Problem details: Check every line of the data below for the string "Guerriero", and copy the ones that hold it.

· · · · ·

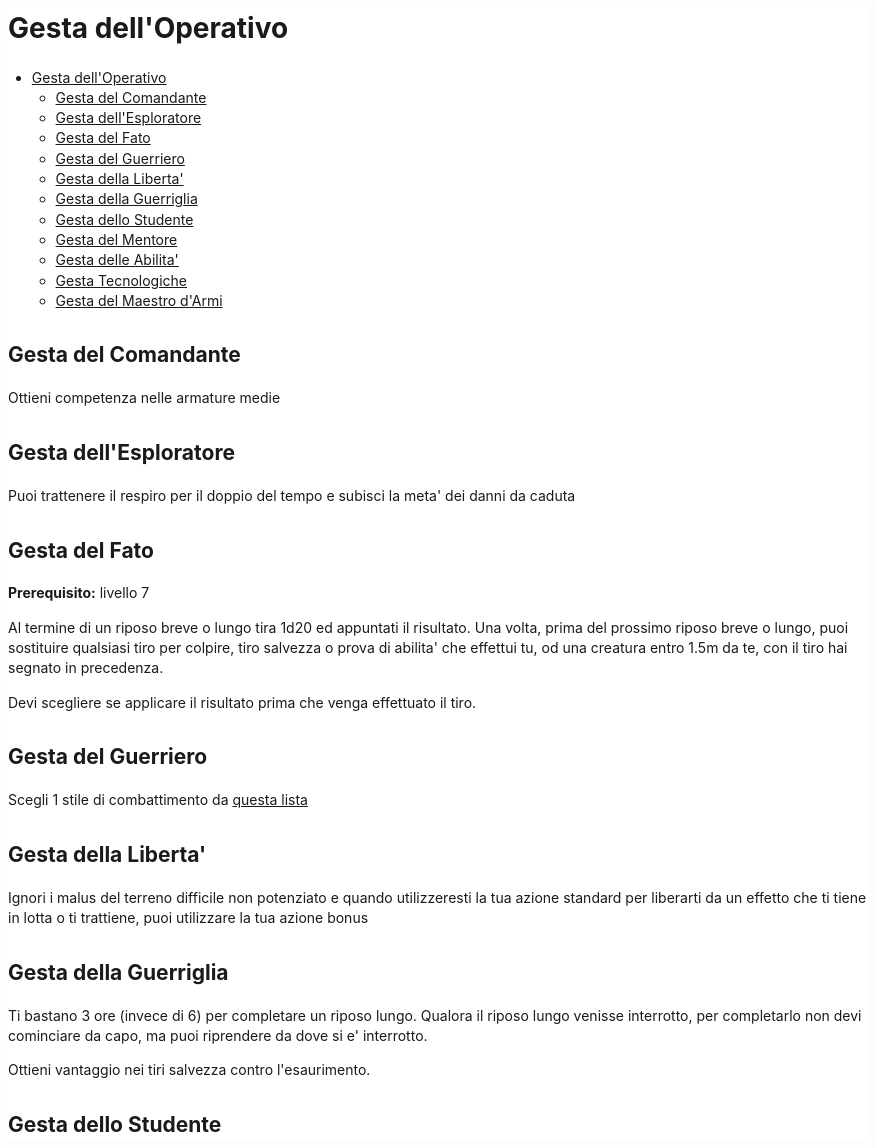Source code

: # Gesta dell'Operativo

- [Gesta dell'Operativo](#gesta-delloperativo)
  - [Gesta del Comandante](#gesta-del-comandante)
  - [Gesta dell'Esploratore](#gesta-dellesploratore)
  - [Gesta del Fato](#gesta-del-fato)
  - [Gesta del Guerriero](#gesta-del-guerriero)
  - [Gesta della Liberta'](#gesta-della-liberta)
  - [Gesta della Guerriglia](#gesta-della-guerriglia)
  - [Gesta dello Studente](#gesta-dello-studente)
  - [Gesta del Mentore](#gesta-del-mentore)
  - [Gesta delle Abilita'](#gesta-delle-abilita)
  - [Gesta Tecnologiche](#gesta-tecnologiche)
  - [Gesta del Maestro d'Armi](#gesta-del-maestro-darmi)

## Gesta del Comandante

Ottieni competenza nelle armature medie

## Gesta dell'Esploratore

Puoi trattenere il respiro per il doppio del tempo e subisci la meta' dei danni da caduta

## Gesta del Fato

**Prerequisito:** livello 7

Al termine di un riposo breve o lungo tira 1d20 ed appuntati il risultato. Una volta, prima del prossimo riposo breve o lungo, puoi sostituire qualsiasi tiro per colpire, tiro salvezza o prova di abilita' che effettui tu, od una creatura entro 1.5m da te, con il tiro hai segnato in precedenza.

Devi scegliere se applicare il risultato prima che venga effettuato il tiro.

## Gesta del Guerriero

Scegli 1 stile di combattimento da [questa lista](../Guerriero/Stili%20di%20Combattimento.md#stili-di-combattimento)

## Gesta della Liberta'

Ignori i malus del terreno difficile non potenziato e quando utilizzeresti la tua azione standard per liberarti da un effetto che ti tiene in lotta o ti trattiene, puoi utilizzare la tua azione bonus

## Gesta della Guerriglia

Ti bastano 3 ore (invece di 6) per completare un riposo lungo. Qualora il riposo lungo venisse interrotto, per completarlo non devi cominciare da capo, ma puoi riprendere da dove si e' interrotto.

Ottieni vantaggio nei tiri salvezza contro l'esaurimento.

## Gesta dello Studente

· · · · ·

Task response:
  - [Gesta del Guerriero](#gesta-del-guerriero)
## Gesta del Guerriero
Scegli 1 stile di combattimento da [questa lista](../Guerriero/Stili%20di%20Combattimento.md#stili-di-combattimento)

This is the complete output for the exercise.